**Exercise tasks**.
a. From the article about the Zeldathon charity gaming marathon, list the stunts that viewers can trigger by reaching donation goals.
b. Translate this sentence from the article about the Zeldathon charity marathon into Spanish: "To date, the group has raised more than $1 million for various charities."
c. Pick up the article about the Zeldathon charity gaming marathon from the point where it stops, and write the next paragraph.

They raised $300. Things fell apart a bit when the entire team accidentally fell asleep. But over the next few years Moffit refined his approach, inviting more gamers to join, and a larger audience to tune-in over Twitch, a live-gaming network. “We thought it was fun. Hey, we were making a difference, even if it was a small one,” he says. Having more players around made the late nights less brutal and created an energy—and eventually some trademark hijinks—that has attracted more and more viewers.
Seven years later, Zeldathon, is now a six-day attempt to beat more than two dozen related games, including Zelda sequels Wind Waker, Ocarina of Time, and A Link Between Worlds. The last session drew 70 gamers to Moffit’s hometown, with thousands more tuning in online to raise $230,000 for Direct Relief, a disaster logistics and supply agency. To date, the group has raised more than $1 million for various charities. “With Legend of Zelda, it’s really a game about a hero trying to save the world. That translates well to charity,” says Moffit. Because the original debuted in the 8-bit era of the 1980s, their mission draws in all ages of gamers. Zelda Williams, the daughter of late comedian Robin Williams, who is reportedly named after the game, has made donations.
If you’re not wise to the fact that watching video games is a huge new form of entertainment, you might be asking why people pledge to watch this sort of thing. On one hand, elite game players passing levels turns solving those puzzles into high art–that’s why people watch any livestreamed gamers. But Moffit has added a new element of interactivity: Audience members can pay to have players read their personal shoutouts, and reaching certain goals kicks off stunts like playing upside down, taking a pie in the face, or having the group perform some skit or musical act. In order for each marathon to continue, givers must also hit donation benchmarks at the right pace. “We’ve come within probably an hour of the marathon ending but we’ve never not hit one of those goals,” Moffit says. All of this is geared toward fans who love controlling avatars and unlocking new levels. In other words, there’s a game within the game, which makes it highly appealing.

**Records**.
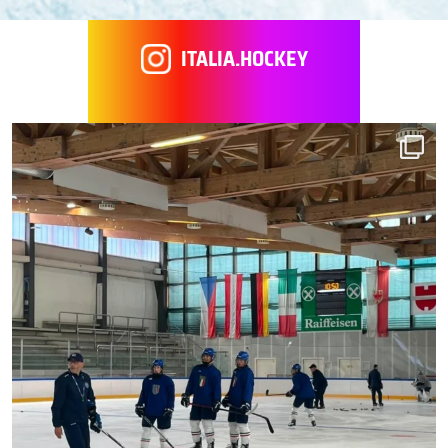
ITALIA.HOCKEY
==
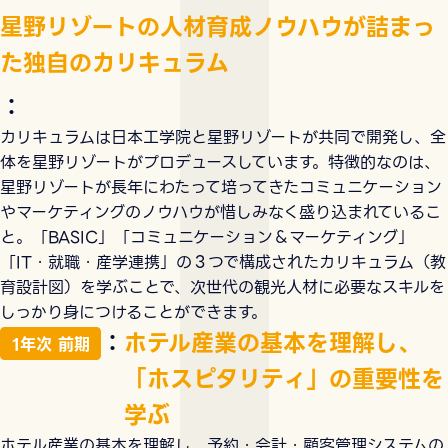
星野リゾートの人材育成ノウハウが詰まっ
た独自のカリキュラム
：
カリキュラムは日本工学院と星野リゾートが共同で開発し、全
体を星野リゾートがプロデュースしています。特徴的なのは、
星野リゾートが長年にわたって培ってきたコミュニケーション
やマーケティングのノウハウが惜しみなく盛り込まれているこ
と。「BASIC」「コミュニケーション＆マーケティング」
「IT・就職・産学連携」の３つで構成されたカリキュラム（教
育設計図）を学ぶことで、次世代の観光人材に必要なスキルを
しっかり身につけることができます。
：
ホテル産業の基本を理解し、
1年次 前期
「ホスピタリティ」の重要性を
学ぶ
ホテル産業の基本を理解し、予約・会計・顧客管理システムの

**Set of answers**.
a.
- Playing upside down
- Taking a pie in the face
- Having the group perform a skit or musical act

b. Hasta la fecha, el grupo ha recaudado más de un millón de dólares para diversas organizaciones benéficas.

c.
To keep it all moving smoothly, Moffit’s team has created their own customized transaction system called Kinstone—an insider-y nod to powerful artifacts that can be combined inside another edition called Legend of Zelda: The Minish Cap. It’s a platform that syncs with Paypal, allowing donors to enter a username, donation amount, and comment to be read live. Once their payment clears, that comment shows up in an approved content stream. It’s the sort of thing that would be marketable to other gaming event planners, but Moffit’s not done yet. He hopes to build it into a formal directory for charities too, who would share their preferred deposit info and what branding those planners could use to promote. There’s no formal timetable, but he envisions a clearinghouse that all gamers, charities, and viewers can trust.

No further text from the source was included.